Three years ago I requested that the Health and Safety Executive investigate the number of suicides and the GMC’s response to suicides. If this had been an issue about deaths in prison, then there would have been an immediate inquiry, a report published and individual cases investigated.
Unfortunately, the HSE declined and to have appealed their decision would have required judicial review. It is likely that there have been further suicides among doctors but we don’t have reported statistics.
So where can we learn from and what can we do differently?
Every developed country has its own regulatory system but all seem to hear fewer cases and discipline a smaller proportion of doctors than in the UK.
I would like to see us devolve these cases to regional councils and I would like to see a form of jury being drawn from doctors.
This would mean that we, as doctors, would do jury service and would be there to try our peers and there should, of course, also be lay people involved. At the moment, lay input is greater than professional representation and what results is a panel who may not properly understand complex cases.
Are doctors frightened to admit to practising medicine defensively?
I’m not a cardiac surgeon but anecdotally cardiac surgery, for example, is less likely to be performed in high-risk cases because of the concern that the patient would die.
Ten, 15 or 20 years ago, a surgery might have been done because it was a patient’s only chance of survival. League tables and concerns about disciplinary action certainly make defensive practice more likely.
Another example of defensive medicine is well reported in Professor Tom Bourne’s Impact study, showing that doctors who have been through disciplinary processes in particular display avoidance behaviour.
The net effect of trying to improve patient safety through disciplinary processes may be that they haven’t improved patient safety at all. But this is important because after all, we are all patients.
Then we move to the apparent panacea: revalidation. Revalidation is costly in time and resources. There are no metrics to suggest that revalidation is working. But we all do it because we have to do it, and the GMC tells us that it improves patient safety and confidence in the profession.
Has the GMC made any progress in recent years?
I should emphasise that the GMC is now trying to listen and has been attempting to improve its processes over the last two or three years.
They have a really difficult job because they will get pressure from all sides. They are walking a tightrope.
It’s very important to mention because many doctors have a very bleak view of the GMC. It was established through Act of Parliament and in actual fact has limited room for manoeuvre.
What is the embryonic RCOG doctor’s support group?
The RCOG is a high-level group with representation from the GMC, from medical defence organisations, from trainees and from consultants, and from the education team within the college as well.

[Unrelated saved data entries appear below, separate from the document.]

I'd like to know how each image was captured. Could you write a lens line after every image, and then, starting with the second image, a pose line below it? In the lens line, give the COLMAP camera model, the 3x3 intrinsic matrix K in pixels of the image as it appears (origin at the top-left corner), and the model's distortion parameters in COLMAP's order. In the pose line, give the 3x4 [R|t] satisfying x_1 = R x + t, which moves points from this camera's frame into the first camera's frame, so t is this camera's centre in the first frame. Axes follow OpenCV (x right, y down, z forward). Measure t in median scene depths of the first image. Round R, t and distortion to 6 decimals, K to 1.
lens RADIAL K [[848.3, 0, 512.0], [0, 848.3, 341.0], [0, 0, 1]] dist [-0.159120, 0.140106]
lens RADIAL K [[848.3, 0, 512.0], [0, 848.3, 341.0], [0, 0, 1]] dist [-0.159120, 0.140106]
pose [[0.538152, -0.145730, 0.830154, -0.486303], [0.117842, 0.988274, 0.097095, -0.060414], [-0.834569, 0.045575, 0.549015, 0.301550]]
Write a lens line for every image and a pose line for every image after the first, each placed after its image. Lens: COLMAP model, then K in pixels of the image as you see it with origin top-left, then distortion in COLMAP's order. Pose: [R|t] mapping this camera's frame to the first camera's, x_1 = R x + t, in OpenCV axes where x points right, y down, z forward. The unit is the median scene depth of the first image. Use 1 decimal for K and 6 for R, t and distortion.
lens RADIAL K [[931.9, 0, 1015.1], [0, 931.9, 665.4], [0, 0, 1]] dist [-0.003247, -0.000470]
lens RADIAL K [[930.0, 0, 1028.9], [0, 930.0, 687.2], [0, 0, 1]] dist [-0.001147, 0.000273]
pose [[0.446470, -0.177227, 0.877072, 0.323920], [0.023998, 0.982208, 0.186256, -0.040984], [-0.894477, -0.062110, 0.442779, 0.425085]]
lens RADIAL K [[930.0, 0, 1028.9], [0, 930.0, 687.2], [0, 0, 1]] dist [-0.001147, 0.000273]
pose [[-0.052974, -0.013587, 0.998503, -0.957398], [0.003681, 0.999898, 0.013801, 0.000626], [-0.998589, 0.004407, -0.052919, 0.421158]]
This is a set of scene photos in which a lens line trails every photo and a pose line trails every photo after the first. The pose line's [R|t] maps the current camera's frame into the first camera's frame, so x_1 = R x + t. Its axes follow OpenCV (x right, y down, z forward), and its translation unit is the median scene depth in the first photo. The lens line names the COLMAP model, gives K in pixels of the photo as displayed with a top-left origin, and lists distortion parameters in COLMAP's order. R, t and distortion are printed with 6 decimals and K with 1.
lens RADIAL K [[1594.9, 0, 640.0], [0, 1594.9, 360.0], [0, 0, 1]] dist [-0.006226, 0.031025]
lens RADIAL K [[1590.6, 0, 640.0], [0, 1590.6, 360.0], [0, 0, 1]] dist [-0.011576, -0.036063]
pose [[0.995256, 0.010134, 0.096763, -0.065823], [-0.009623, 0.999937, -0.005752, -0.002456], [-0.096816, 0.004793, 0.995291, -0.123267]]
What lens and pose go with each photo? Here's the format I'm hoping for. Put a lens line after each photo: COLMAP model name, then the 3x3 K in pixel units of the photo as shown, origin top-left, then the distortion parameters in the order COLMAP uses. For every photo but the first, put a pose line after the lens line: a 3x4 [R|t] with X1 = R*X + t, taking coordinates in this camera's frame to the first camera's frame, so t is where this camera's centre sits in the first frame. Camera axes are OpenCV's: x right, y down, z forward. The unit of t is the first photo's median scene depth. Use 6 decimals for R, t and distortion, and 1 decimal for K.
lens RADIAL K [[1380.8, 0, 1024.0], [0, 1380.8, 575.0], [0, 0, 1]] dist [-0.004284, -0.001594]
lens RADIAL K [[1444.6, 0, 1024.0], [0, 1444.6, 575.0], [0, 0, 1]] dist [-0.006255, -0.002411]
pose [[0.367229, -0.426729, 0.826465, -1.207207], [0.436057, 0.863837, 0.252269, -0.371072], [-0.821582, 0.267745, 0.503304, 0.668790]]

We are still defining exactly what we want to do and how we want to do it.
It’s designed to assist doctors who run into disciplinary and regulatory difficulties.
We know that Obstetricians and Gynaecologists are over-represented in complaints and disciplinary processes. So it’s sort of natural that if any college or group of specialists should get involved, the RCOG would be an appropriate college to take this further and is leading nationally on this at the moment.